Sans cesse il répétait : Dans les bras d’un homme, cette créature divine dont je n’aurais pas osé baiser la trace que laissaient ses pieds ; un mari la tiendra contre son cœur, cette enfant dont les anges envient la pureté.

J’eusse pu lui répondre que si le mari avait été lui, il eût trouvé très bon de la tenir sur son cœur, et très naturel qu’elle tombât dans ses bras ; mais je me gardai de faire aucune réflexion, tant sa douleur m’avait mis l’âme à l’envers.


Le soir vint ; l’hôtel était brillamment illuminé ; les invités en grande toilette montaient le perron, les laquais couraient d’un air empressé ; une bonne odeur de truffes et de gibier arrivait jusqu’à nous, et, sans être vus, cachés par les arbres, nous pouvions voir ce qui se passait dans l’office dont les fenêtres étaient ouvertes.

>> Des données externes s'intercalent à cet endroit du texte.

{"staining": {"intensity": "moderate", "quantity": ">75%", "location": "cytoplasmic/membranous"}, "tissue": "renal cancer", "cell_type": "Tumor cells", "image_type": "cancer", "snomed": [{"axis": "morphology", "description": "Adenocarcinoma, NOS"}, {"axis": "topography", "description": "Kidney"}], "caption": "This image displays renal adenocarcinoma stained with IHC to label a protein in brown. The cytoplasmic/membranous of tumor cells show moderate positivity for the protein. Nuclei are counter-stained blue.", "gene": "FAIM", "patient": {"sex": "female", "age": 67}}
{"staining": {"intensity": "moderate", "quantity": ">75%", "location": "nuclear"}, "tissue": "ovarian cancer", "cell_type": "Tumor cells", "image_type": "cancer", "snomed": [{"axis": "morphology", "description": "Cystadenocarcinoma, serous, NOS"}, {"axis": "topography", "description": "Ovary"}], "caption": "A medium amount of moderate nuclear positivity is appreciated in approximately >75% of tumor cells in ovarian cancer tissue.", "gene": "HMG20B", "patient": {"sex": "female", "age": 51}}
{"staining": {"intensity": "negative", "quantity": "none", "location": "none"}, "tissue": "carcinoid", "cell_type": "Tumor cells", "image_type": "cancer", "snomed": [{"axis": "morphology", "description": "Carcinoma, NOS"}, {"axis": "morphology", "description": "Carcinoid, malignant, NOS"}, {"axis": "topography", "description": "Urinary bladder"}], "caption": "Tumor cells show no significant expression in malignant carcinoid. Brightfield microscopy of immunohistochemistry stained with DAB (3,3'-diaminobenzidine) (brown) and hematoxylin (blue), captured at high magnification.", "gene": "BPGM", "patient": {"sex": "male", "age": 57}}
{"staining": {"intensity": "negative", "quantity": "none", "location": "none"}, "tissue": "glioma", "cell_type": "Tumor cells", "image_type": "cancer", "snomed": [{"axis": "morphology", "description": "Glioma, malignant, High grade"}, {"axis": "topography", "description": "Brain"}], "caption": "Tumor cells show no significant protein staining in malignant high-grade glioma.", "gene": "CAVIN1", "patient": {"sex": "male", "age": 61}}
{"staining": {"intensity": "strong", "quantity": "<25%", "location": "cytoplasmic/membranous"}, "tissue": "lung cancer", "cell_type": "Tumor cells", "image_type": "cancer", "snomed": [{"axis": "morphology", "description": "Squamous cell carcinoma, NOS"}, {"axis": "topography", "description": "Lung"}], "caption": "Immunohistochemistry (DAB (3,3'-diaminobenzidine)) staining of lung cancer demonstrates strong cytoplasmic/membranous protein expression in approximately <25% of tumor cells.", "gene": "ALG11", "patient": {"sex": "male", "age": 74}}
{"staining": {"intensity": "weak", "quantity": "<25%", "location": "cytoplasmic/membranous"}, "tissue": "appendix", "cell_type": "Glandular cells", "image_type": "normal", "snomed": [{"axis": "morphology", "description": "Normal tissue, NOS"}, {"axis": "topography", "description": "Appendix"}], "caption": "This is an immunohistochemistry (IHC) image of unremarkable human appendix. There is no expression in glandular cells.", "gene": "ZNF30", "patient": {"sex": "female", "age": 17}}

C’était un cliquetis de vaisselle, de fourchettes et de couteaux ; on entendait donner des ordres à voix basse ; un maître d’hôtel, à la mine grave, commandait à une armée de laquais poudrés, en culottes courtes portant la livrée de la comtesse ; de temps à autre ils cachaient des bouteilles dans leurs poches, et de petits marmitons, qui apportaient des plats montés, suçaient leurs doigts, après les avoir trempés dans les sauces.

Ce spectacle m’amusait, et comme je faisais une réflexion à Armand, resté sans mot dire à mes côtés, je le vis tout à coup pousser une exclamation étouffée en jetant les mains en avant.

Hélène venait d’entrer dans l’office ; belle comme l’aurore, ses épaules sortaient de sa robe de satin blanc ; par les échancrures de son corsage on voyait ses seins durs faisant saillie ; des roses blanches se mêlaient à ses cheveux pâles, des roses blanches s’accrochaient partout sur sa parure de fiancée ; c’était une blancheur immaculée, elle paraissait être enveloppée dans un nuage d’encens.

Avec son grand air de patricienne, elle dit quelques mots aux laquais qui se tenaient droits ; ils sortirent, un seul resta ; c’était un grand valet bien découplé à l’air obséquieux et soumis ; il portait dans les mains un plat fumant, qu’il déposa sur une planche à l’arrivée de la jeune comtesse.

Il n’y avait plus qu’eux deux dans l’office.

Alors elle s’approcha de lui, et en avançant ses lèvres contre cette face rasée, elle lui jeta les deux bras autour du cou ; mais il la repoussa avec fureur, et comme elle continuait à tendre les mains, il lui donna un soufflet si violent, que sa tête, cette adorable tête de vierge, alla frapper contre le mur.

Puis il reprit son plat et sortit sans prononcer une parole ; sur ses épaules les nœuds des aiguillettes s’agitaient, et ses mollets de coton tremblaient, dérangés par la marche.

Hélène, haussant les épaules, passait rapidement une houppe de poudre de riz sur sa joue enflammée ; moi j’essayais de relever Armand qui avait roulé à mes pieds.